SOME INPORTANT POINTS IN A CONTRACT

a)     DefiningParties

The parties to the agreement should be properly defined that is the name, age, father’s name, address. In case a company is an artificial legal person i.e. a company, partnership, body corporate etc. in that case the name, year of incorporation, registered office address and authorized representative of such artificial legal person should be properly described

b)     Assignment Clause

The agreement may contain an assignment clause allowing the other party to substitute another party to perform the contractual obligations. It requires the assignment to be effective only with other party’s approval, and assuring availability of appropriate recourse against one or both parties for failure to deliver

c)     Obligations of the parties

The contract must adequately specify the obligation of both of the parties. Think through what one wants to be delivered as a product/service, and how progress will be measured how the consideration be paid, the pre requisites to the contract and tied to the obligation, so that interest of none of the party is affected.

d)     PaymentTerms

Requirement of prepayment, if any, is to be clearly brought out. When does the contract require the party to pay? Pay in advance fully or partly or await performance? or to make payments matching progress of deliveries if the contract calls for performance over a period of time.

e)     Force Majeure Clause

This clause is very important in forming a contract, this clause includes the reasons which are beyond the control of parties if happens, then none of the parties will be liable for the losses of each other, or to what work completion stage the parties will be liable to each other is described in this clause.

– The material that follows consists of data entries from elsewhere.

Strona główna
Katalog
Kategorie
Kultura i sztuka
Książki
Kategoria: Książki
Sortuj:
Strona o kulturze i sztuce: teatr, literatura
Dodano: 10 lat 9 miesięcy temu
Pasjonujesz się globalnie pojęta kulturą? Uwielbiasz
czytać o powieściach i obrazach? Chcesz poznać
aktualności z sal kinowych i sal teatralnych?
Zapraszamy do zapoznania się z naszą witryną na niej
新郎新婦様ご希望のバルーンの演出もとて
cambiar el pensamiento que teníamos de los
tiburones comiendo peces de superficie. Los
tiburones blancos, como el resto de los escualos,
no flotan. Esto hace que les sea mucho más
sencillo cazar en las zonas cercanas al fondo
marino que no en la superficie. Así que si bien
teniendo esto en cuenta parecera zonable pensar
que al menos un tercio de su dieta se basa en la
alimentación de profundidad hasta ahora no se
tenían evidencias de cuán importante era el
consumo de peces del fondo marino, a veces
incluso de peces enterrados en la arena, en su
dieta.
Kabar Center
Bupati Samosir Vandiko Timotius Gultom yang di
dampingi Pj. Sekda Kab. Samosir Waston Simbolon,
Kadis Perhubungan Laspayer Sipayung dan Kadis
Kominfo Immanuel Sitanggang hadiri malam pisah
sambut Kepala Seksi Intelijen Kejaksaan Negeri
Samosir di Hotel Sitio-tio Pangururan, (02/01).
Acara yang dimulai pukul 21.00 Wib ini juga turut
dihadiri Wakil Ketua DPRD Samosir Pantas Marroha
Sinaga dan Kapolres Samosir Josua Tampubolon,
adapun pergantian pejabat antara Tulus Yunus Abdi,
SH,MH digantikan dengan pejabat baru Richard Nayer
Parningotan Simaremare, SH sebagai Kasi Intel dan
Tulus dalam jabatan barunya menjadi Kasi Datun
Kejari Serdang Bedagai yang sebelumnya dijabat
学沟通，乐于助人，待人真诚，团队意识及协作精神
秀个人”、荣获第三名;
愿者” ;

f)      Dispute Redressal Clause

It is surprising how many times such contracts get disputed. It is advisable to include a clause which defines how the disputes will be solved, do the parties agree for out of court settlement i.e arbitration, which court will be referred, what will be the jurisdiction to file suit, if any, etc

g)     IntegrationClause

Written contracts often have an integration clause that specifies that the contract represents the whole understanding of the parties, and that no changes are binding unless executed in writing. Such clauses are acceptable as long as the contract is managed in that manner ensuring adherence to the requirement for documenting by amendment any changes

h)     Termination

How a contract can be terminated or termination prior to the end of the term may be for Breach of contract (failure of the other party to meet its commitment), Effect of refusal of party to perform promise wholly, for occurrence of an event (such as loss of access to key personnel or products) or for convenience of a party (a party no longer wishes to continue the relationship)


CONCLUSION:

Usually there are many more clauses in a formal contract and therefore such clauses can be added as per the needs, requirements, nature, purpose, time and other essentials of the contract and at will of the parties. There is no prescribed set format provided for formation of the contract. It is upon the understanding of the parties to the contract and is desired at their end.

Although a contract can be prepared by any person/individual. Although for a more secure and reliable contract it should be drafted by a lawyer.